Long gone are the days that all meals are prepared and eaten at home. Lifestyles have evolved to a state of “on demand” and smartphone technology has enabled that transition. Nowhere is that expectation higher than among the Millennial generation.
Fueled by a world of “apps,” it’s no longer necessary to travel anywhere to “shop” for anything from toothpaste to designer clothing, as companies like Amazon can bring the world to us, often with same-day home delivery. If there is any doubt as to the magnitude, or impact, of the shift in buying behavior, consider the data gathered by one major casual dining chain during a controlled 90-day test.

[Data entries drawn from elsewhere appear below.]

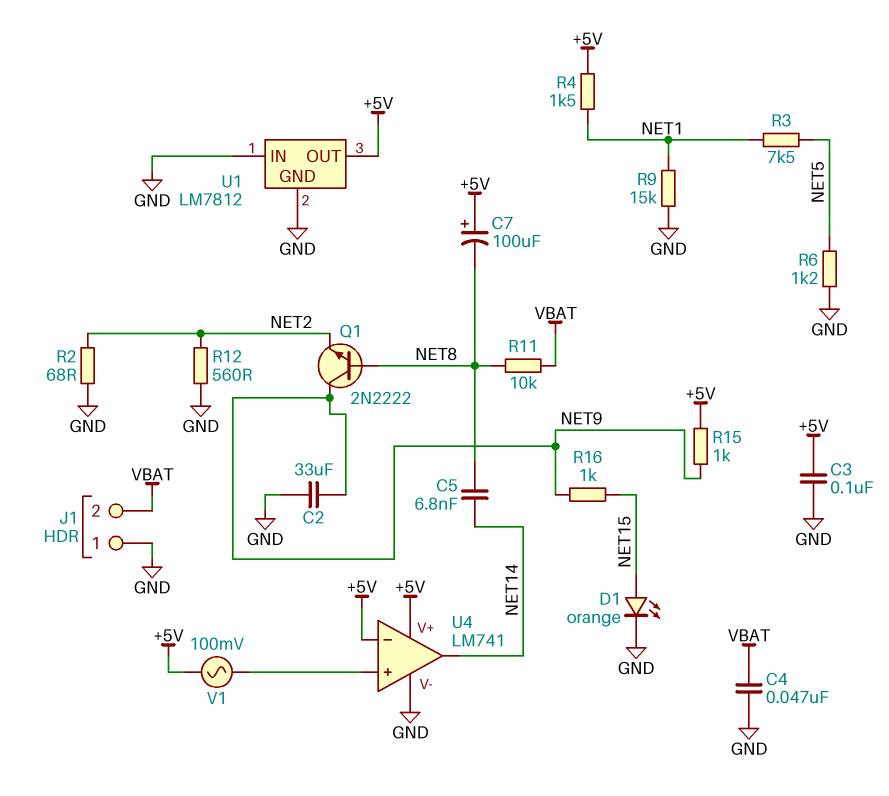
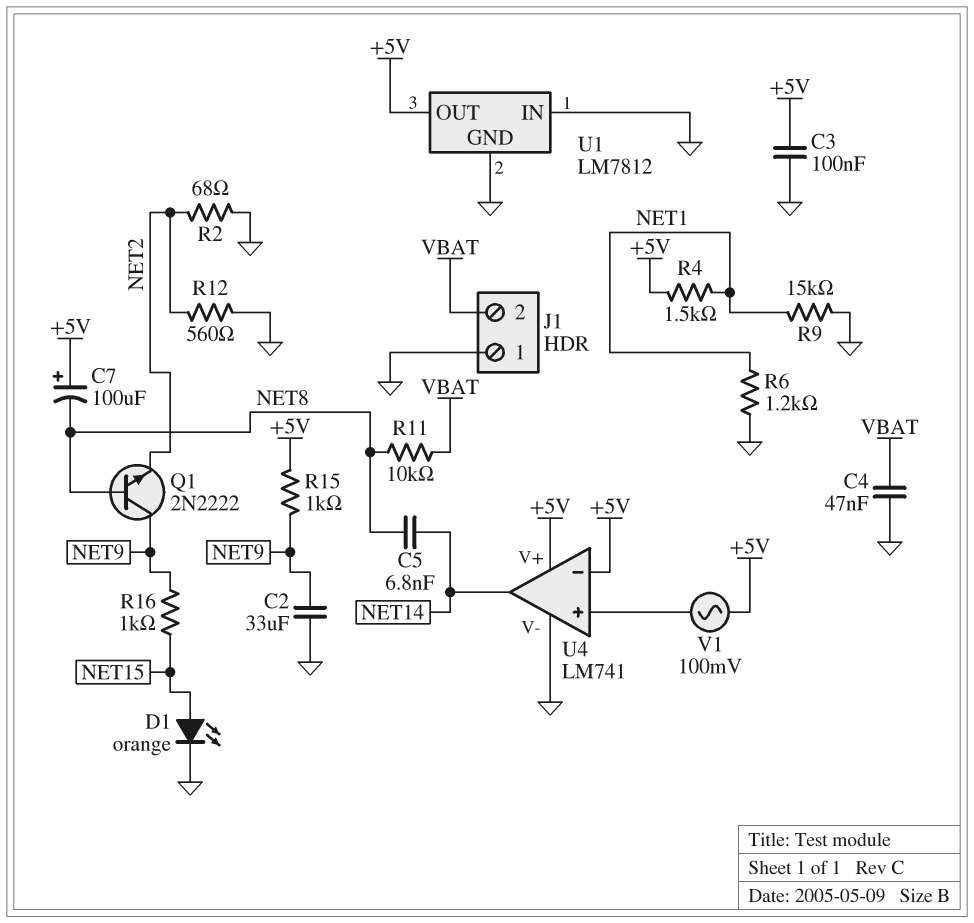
R3: 7.5k (NET1, NET5) -> none
R6: 1.2k (GND, NET5) -> 1.2k (GND, NET1)

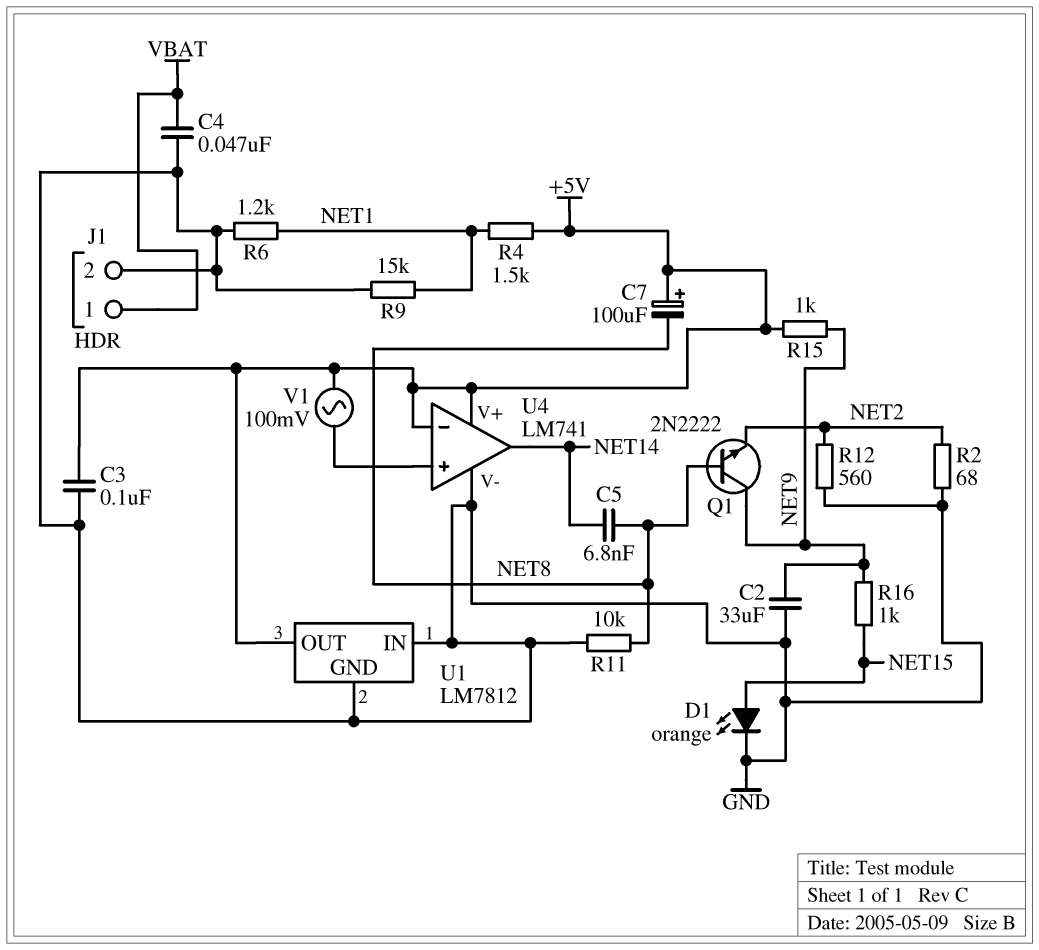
J1 pin 1: GND -> VBAT
J1 pin 2: VBAT -> GND
R11: 10k (NET8, VBAT) -> 10k (GND, NET8)

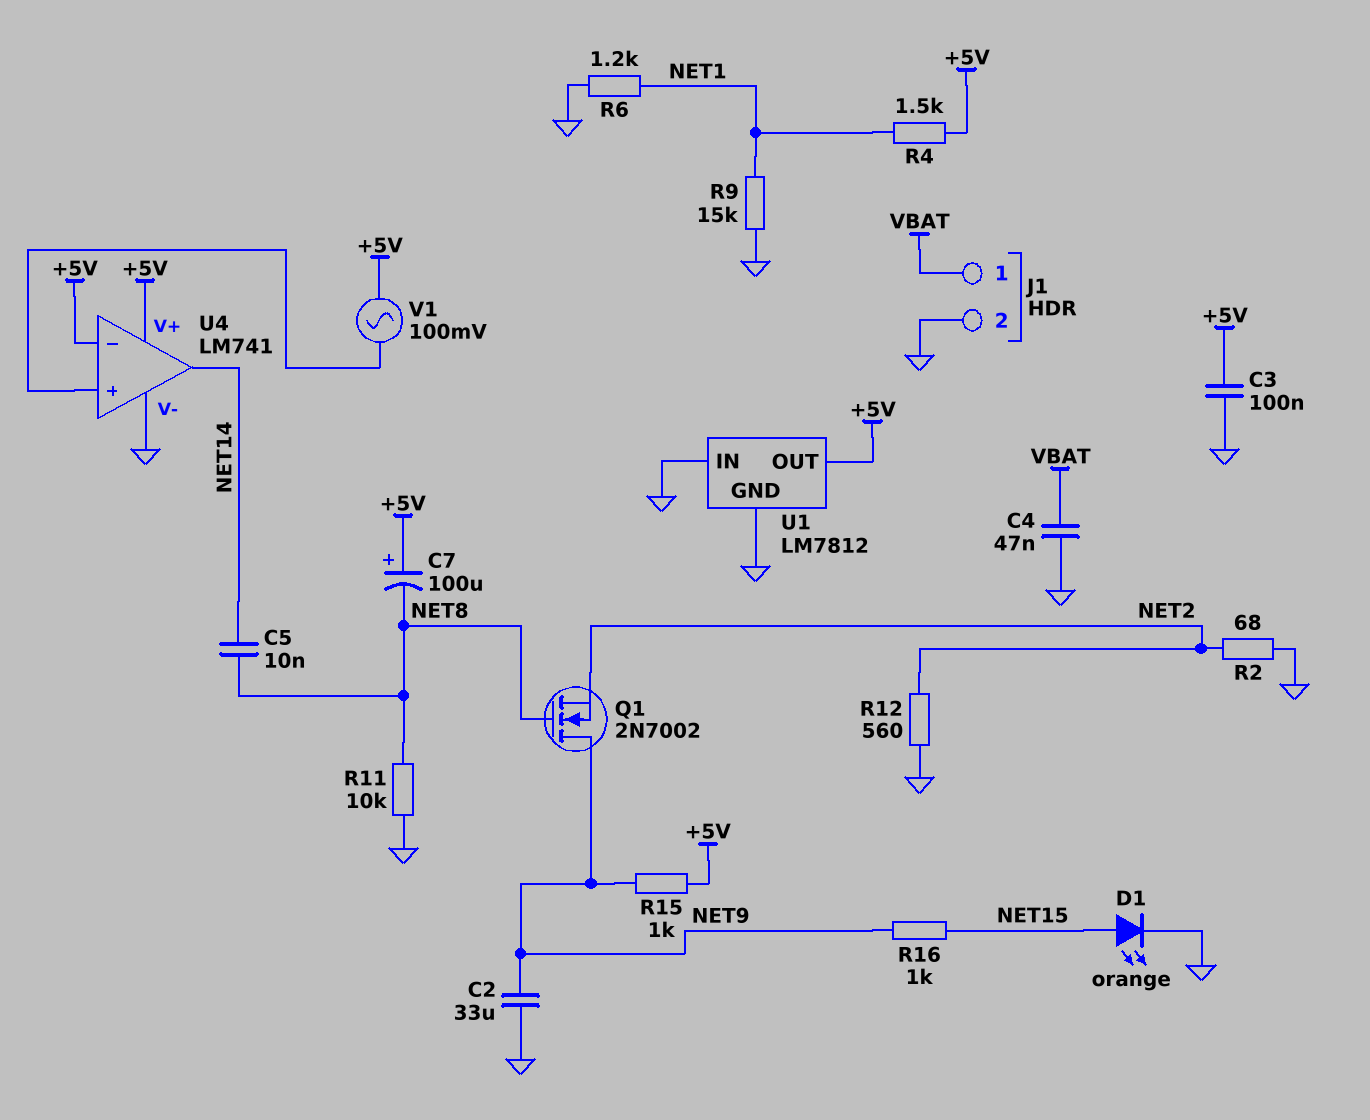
C5: 6.8nF (NET8, NET14) -> 10nF (NET8, NET14)
Q1: NPN 2N2222 (B NET8, C NET9, E NET2) -> NMOS 2N7002 (G NET8, D NET9, S NET2)

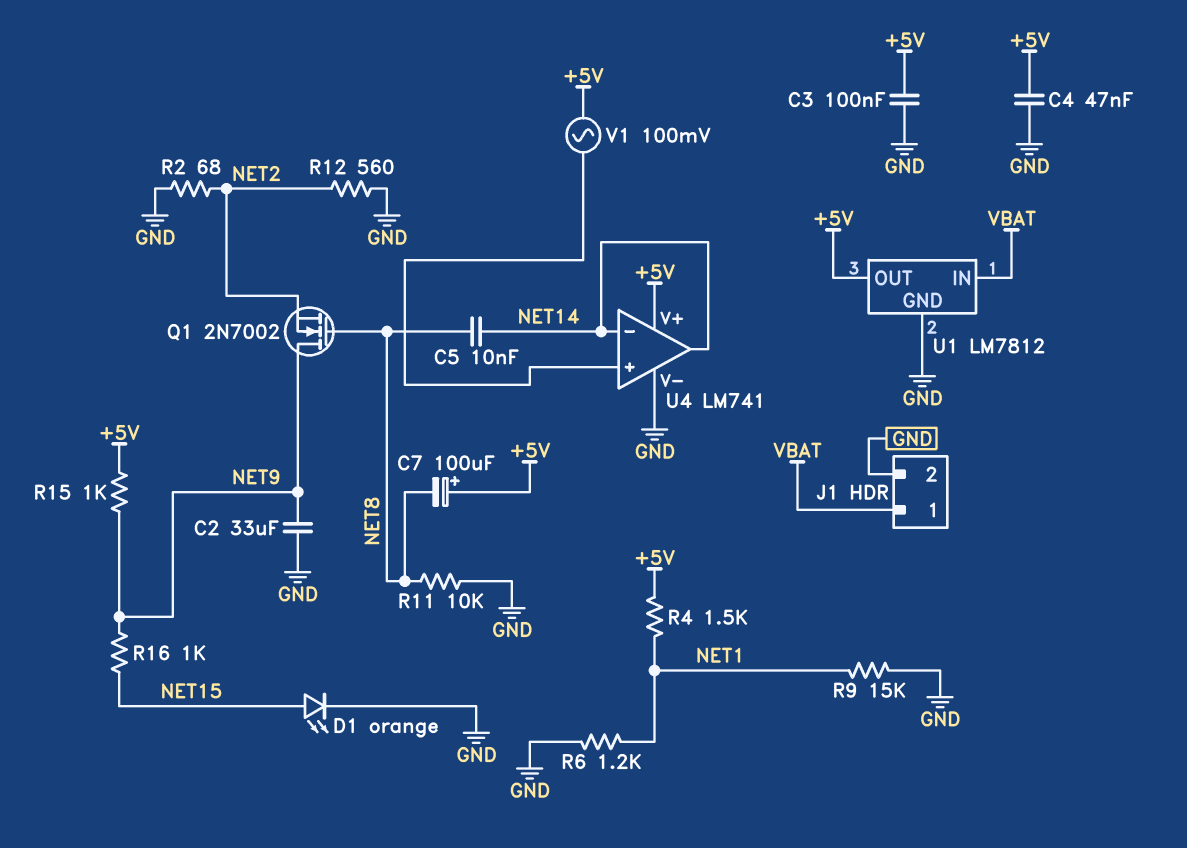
C4: 47nF (GND, VBAT) -> 47nF (+5V, GND)
U1 pin IN: GND -> VBAT
U4 pin in-: +5V -> NET14

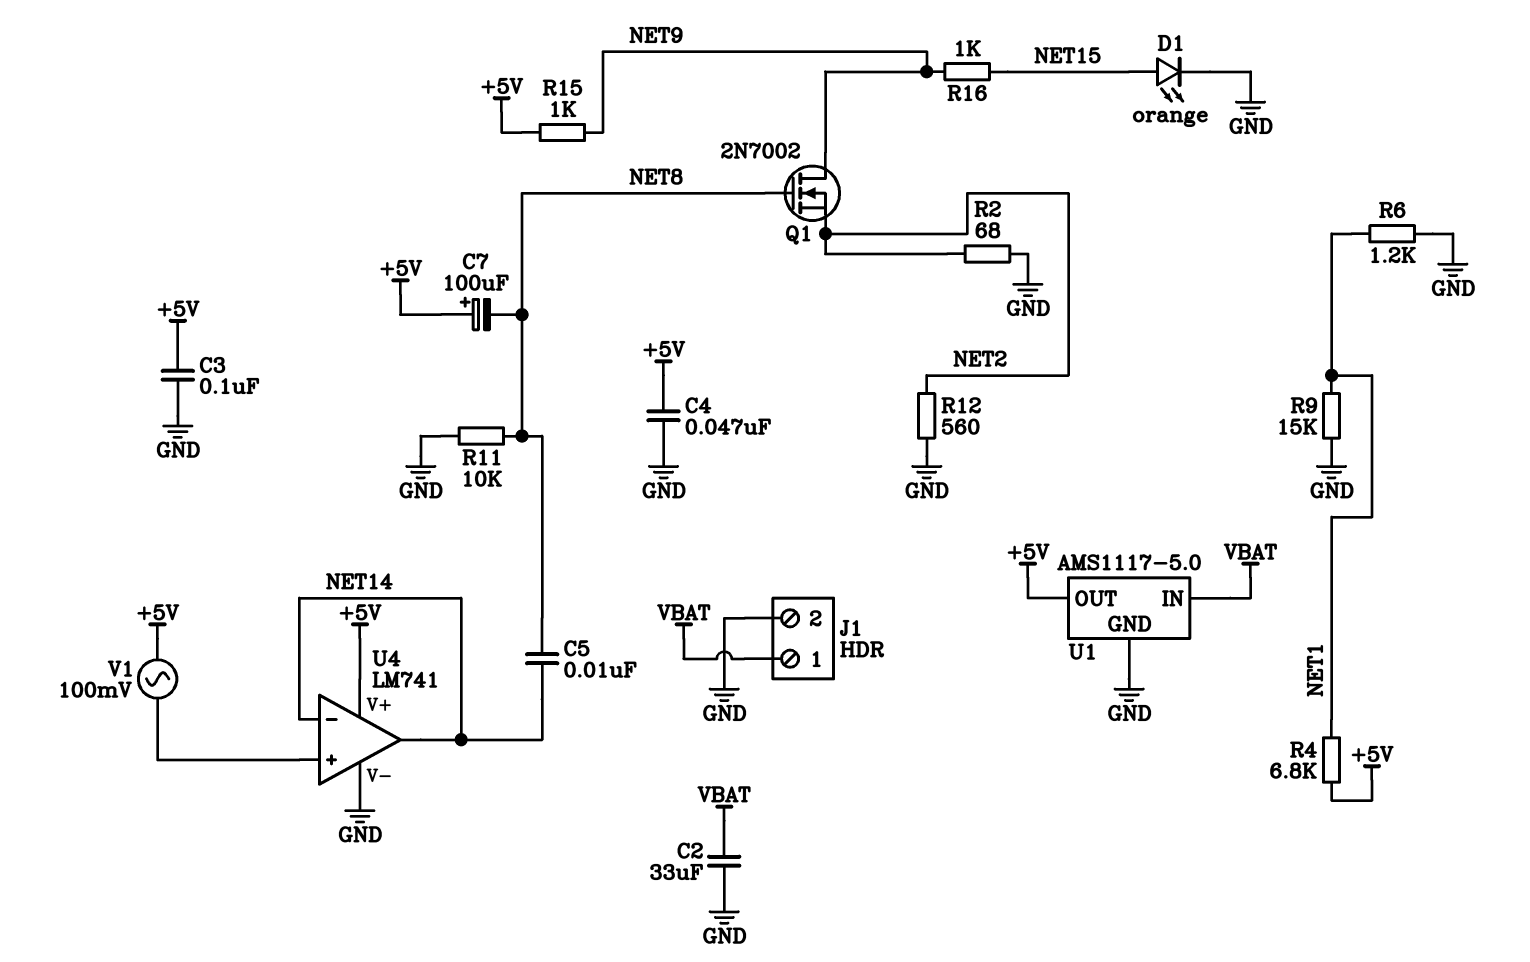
C2: 33uF (GND, NET9) -> 33uF (GND, VBAT)
R4: 1.5k (+5V, NET1) -> 6.8k (+5V, NET1)
U1: LM7812 -> AMS1117-5.0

Within the same market area, half the stores contracted with Uber Eats for home delivery, while the other half maintained their standard take-out offering. Same-store sales for the 90-day period showed a decline of 7% in the stores offering standard take-out (consistent with chainwide performance), while the stores offering Uber Eats achieved an increase of 9% for that same period – a 16% swing in results! Similar results have been reported anecdotally by other chains, confirming that home delivery cannot be ignored.

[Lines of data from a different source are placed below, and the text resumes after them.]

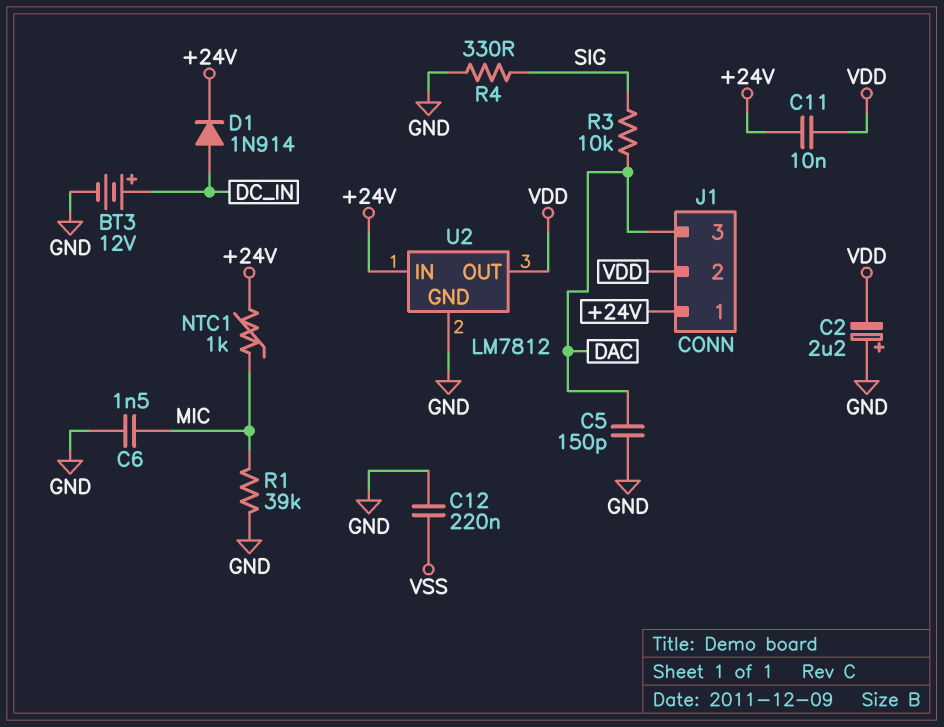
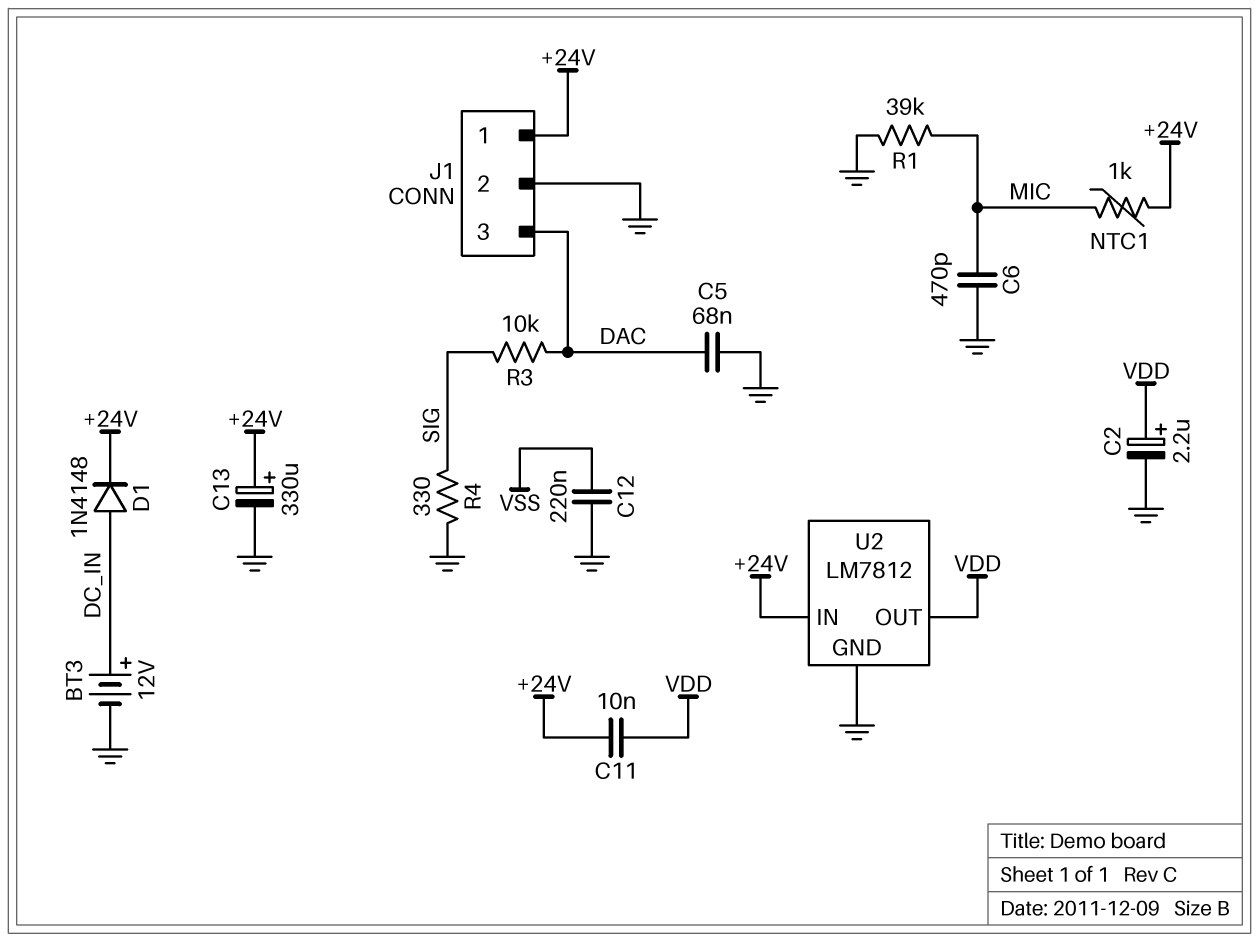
C2: 2.2uF (plus GND, minus VDD) -> 2.2uF (plus VDD, minus GND)
C5: 150pF (DAC, GND) -> 68nF (DAC, GND)
C6: 1.5nF (GND, MIC) -> 470pF (GND, MIC)
C13: none -> 330uF (plus +24V, minus GND)
D1: diode 1N914 (A DC_IN, K +24V) -> diode 1N4148 (A DC_IN, K +24V)
J1 pin 2: VDD -> GND

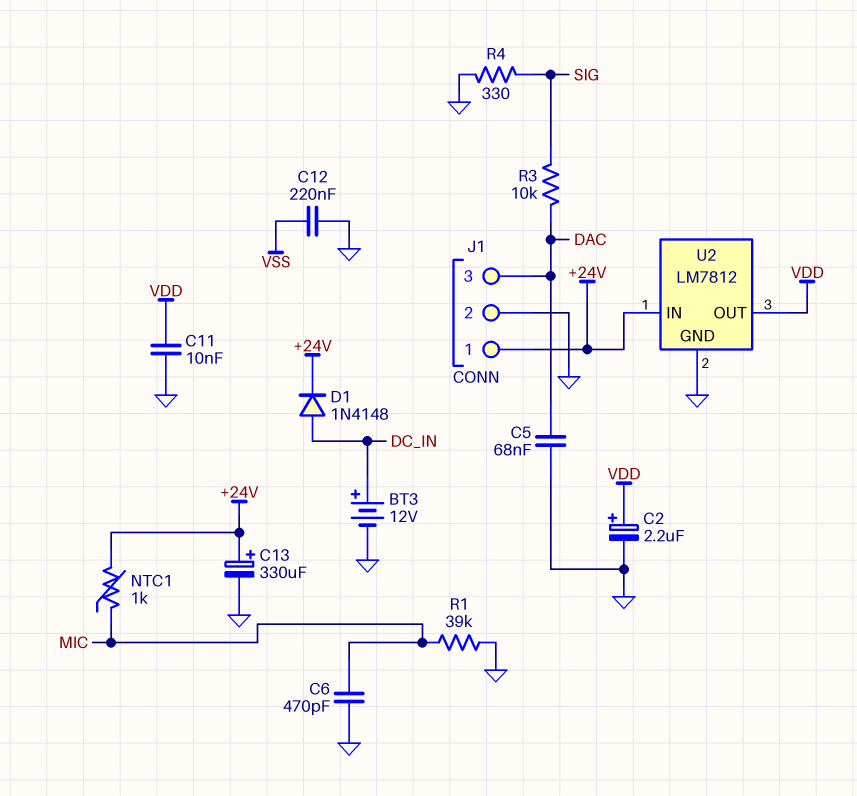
C11: 10nF (+24V, VDD) -> 10nF (GND, VDD)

Many challenges face the foodservice operator wishing to offer home delivery. Some operators have turned to companies such as Uber and Amazon who promote home meal delivery by leveraging their existing and powerful logistics technologies. Others are considering self-delivery vs. 3rd party, how (or if) to charge for the cost of delivery, integration with POS systems, menu impact, maintaining brand image, and most importantly: how to maintain food quality for the 20-30 minutes in transit. It is especially critical with french fries, wings, or other fried foods where maintaining texture is essential to the taste profile.
The same chain that performed the 90-day test with Uber Eats also performed tests of packaging, to determine which closed package would minimize sogginess of their fries and maintain original food texture, while still retaining temperature. The chart summarizes the test results.
The Crisp Food Container by Anchor Packaging of St Louis, MO is a patented technology currently in use at over 10,000 stores. Originally developed to keep fried chicken hot and crisp in supermarket displays for up to 4 hours, it has been recently adapted for the restaurant industry to address the challenges associated with home delivery. Chains using this product have reported results that surpass any other packaging alternative.
With the paradigm shift in consumer behavior and expectation, it was inevitable that the food category would be affected. Now is the time to evaluate all options for menu, order technology, delivery method, and packaging.